Como funciona a tributação pela CIDE-Remessas em consórcios?

Em relação à Contribuição de Intervenção no Domínio Econômico (CIDE-Remessas), no caso de contratação de serviços técnicos ou de assistência administrativa prestados por residentes ou domiciliados no exterior, o tributo será devido pelas pessoas jurídicas signatárias dos respectivos contratos.

Ou seja, quando o serviço for contratado com consórcio formado por empresas consorciadas nacionais e empresa consorciada domiciliada no exterior, a CIDE-Remessas incidirá sobre os valores relativos à empresa estrangeira, sendo o contratante (no caso analisado, o órgão público estadual) o responsável pelo recolhimento.

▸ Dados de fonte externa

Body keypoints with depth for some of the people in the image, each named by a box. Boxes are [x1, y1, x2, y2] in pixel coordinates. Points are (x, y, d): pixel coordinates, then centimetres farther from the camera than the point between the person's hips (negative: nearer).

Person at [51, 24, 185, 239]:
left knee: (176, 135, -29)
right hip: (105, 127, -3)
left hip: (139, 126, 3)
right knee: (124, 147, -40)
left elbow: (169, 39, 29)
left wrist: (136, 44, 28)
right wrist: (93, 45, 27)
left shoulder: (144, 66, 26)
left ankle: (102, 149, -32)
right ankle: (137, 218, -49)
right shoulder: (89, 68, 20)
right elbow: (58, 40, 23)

Obrigações contábeis da empresa líder do consórcio

A responsabilidade tributária em consórcios também implica em obrigações contábeis específicas para a empresa líder. Conforme o art. 3º, §2º, da IN RFB nº 1.199/2011, a empresa líder deve manter registro contábil das operações do consórcio por meio de:

  1. Escrituração segregada na sua contabilidade, em contas ou subcontas distintas, ou
  2. Escrituração de livros contábeis próprios do consórcio, devidamente registrados

É importante ressaltar que, mesmo com a obrigação da empresa líder de manter essa escrituração, cada consorciada deve efetuar a escrituração segregada das operações relativas à sua participação em seus próprios livros contábeis, fiscais e auxiliares.

Situações não abordadas pela consulta

A Solução de Consulta nº 14/2021 considerou ineficazes alguns questionamentos, por não terem sido formulados pelo sujeito passivo da obrigação tributária. Isso ocorreu especificamente em relação às dúvidas sobre:

  • Se o recebimento de recursos por organização estrangeira sem fins lucrativos seria fato gerador de CIDE e IRPJ
  • Se o recebimento de recursos por organização estrangeira sem fins lucrativos estaria isento de PIS e COFINS importação

A RFB esclareceu que, para que uma consulta seja eficaz, deve ser formulada pelo sujeito passivo da obrigação tributária principal ou acessória relacionada às perguntas formuladas.

Pontos-chave sobre a responsabilidade tributária em consórcios

Em resumo, a Solução de Consulta nº 14/2021 estabeleceu os seguintes entendimentos sobre a responsabilidade tributária em consórcios:

  1. Cada empresa consorciada responde pelos tributos na proporção de sua participação no empreendimento, observando-se o regime tributário de cada uma delas
  2. A retenção na fonte dos tributos federais relativos aos recebimentos de receitas deve ser efetuada em nome de cada empresa consorciada, proporcionalmente à sua participação
  3. Mesmo quando o pagamento não é feito diretamente à empresa estrangeira, mas à empresa nacional que posteriormente fará a remessa, a responsabilidade pela retenção do IR da empresa estrangeira será do contratante do serviço

Estas orientações são essenciais para gestores, contadores e advogados tributaristas que trabalham com estruturas de consórcios, garantindo a conformidade fiscal e evitando autuações por parte da Receita Federal.